EXTRAIT À LIRE:
:::::

Par Anne Levade – Professeur de droit public à l’Université Paris I Panthéon Sorbonne – Ecole de droit de la Sorbonne – Président de la Fondation Panthéon-Sorbonne et Président de l’Association Française de Droit Constitutionnel
En plus de faire une large place au référendum direct (voir Article sur notre Blog), le programme de Marine Le Pen propose de mettre en place un référendum d’initiative populaire, de supprimer le droit du sol, d’exonérer d’impôt sur le revenu les moins de trente ans. Ces mesures pourraient pourtant bien être inconstitutionnelles.
Que penser, juridiquement, du référendum d’initiative citoyenne proposé par Marine Le Pen ?
En l’état, le moins que l’on puisse dire est que la proposition est floue. Si la onzième des « 22 mesures pour 2022 » figurant dans le programme de Marine Le Pen dit vouloir « instaurer le référendum d’initiative citoyenne », on ne dispose que de vagues éléments, d’ailleurs variables d’une conférence de presse à l’autre, sur les conditions qui encadreraient sa mise en œuvre.

:::::

LIGNES DE DONNÉES:

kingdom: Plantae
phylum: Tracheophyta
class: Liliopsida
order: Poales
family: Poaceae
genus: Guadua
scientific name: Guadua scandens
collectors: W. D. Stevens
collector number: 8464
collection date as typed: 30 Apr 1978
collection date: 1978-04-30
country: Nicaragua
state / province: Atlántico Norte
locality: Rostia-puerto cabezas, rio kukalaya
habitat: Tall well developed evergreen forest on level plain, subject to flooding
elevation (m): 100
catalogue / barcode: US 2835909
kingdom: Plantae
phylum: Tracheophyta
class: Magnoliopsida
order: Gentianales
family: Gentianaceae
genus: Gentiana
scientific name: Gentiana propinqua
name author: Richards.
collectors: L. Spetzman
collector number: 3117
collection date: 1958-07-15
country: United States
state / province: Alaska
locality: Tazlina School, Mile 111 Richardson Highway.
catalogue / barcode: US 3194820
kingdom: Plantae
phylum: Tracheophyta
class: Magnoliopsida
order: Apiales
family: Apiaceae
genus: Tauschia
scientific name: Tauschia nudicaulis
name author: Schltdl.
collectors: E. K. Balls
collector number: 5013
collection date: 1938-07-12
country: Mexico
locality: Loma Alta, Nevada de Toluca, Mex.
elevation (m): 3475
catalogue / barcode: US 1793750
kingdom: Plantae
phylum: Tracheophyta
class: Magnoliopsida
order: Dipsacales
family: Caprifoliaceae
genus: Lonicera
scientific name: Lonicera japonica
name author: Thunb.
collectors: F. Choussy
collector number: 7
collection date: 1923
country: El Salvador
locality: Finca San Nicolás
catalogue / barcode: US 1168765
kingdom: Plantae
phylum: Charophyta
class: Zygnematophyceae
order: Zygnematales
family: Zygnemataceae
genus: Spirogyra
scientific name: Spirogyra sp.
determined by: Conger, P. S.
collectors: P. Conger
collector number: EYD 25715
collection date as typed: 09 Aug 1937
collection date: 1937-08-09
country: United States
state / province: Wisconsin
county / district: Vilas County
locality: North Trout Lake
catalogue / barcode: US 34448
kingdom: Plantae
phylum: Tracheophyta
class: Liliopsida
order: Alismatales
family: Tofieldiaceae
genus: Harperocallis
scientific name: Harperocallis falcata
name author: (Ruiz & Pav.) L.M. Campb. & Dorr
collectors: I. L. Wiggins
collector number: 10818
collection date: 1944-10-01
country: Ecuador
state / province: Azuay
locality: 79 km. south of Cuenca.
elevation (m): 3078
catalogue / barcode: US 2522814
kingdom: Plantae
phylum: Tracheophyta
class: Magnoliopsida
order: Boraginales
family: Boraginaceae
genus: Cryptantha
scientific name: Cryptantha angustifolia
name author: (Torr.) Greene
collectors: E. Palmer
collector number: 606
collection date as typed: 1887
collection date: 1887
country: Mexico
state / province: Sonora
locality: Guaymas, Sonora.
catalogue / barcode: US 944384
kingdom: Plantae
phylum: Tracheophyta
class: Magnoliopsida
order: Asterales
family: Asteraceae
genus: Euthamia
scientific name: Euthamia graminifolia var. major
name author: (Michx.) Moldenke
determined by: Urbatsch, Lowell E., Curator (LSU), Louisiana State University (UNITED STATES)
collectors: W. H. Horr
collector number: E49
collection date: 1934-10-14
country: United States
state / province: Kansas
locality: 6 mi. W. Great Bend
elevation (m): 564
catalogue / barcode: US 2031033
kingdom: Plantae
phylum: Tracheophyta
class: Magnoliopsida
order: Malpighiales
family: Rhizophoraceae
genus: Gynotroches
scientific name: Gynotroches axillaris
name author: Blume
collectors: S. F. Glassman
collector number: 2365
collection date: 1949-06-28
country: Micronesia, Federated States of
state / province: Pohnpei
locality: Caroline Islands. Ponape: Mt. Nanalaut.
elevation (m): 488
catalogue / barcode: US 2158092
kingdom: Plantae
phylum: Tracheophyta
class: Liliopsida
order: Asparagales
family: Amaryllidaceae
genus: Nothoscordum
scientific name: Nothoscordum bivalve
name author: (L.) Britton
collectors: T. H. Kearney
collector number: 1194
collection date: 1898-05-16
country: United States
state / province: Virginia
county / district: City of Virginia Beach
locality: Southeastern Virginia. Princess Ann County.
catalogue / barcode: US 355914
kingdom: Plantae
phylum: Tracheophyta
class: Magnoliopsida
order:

:::::

CONSIGNE A: Dans l'extrait sur le programme de Marine Le Pen, relevez les mesures introduites par les mots « propose de ».
CONSIGNE B: Recopiez le passage de l'extrait sur le programme de Marine Le Pen, depuis « Par Anne Levade » jusqu'à « bien être inconstitutionnelles. ».

RÉSULTAT A:
- mettre en place un référendum d'initiative populaire
- supprimer le droit du sol
- exonérer d'impôt sur le revenu les moins de trente ans

RÉSULTAT B:
Par Anne Levade – Professeur de droit public à l’Université Paris I Panthéon Sorbonne – Ecole de droit de la Sorbonne – Président de la Fondation Panthéon-Sorbonne et Président de l’Association Française de Droit Constitutionnel
En plus de faire une large place au référendum direct (voir Article sur notre Blog), le programme de Marine Le Pen propose de mettre en place un référendum d’initiative populaire, de supprimer le droit du sol, d’exonérer d’impôt sur le revenu les moins de trente ans. Ces mesures pourraient pourtant bien être inconstitutionnelles.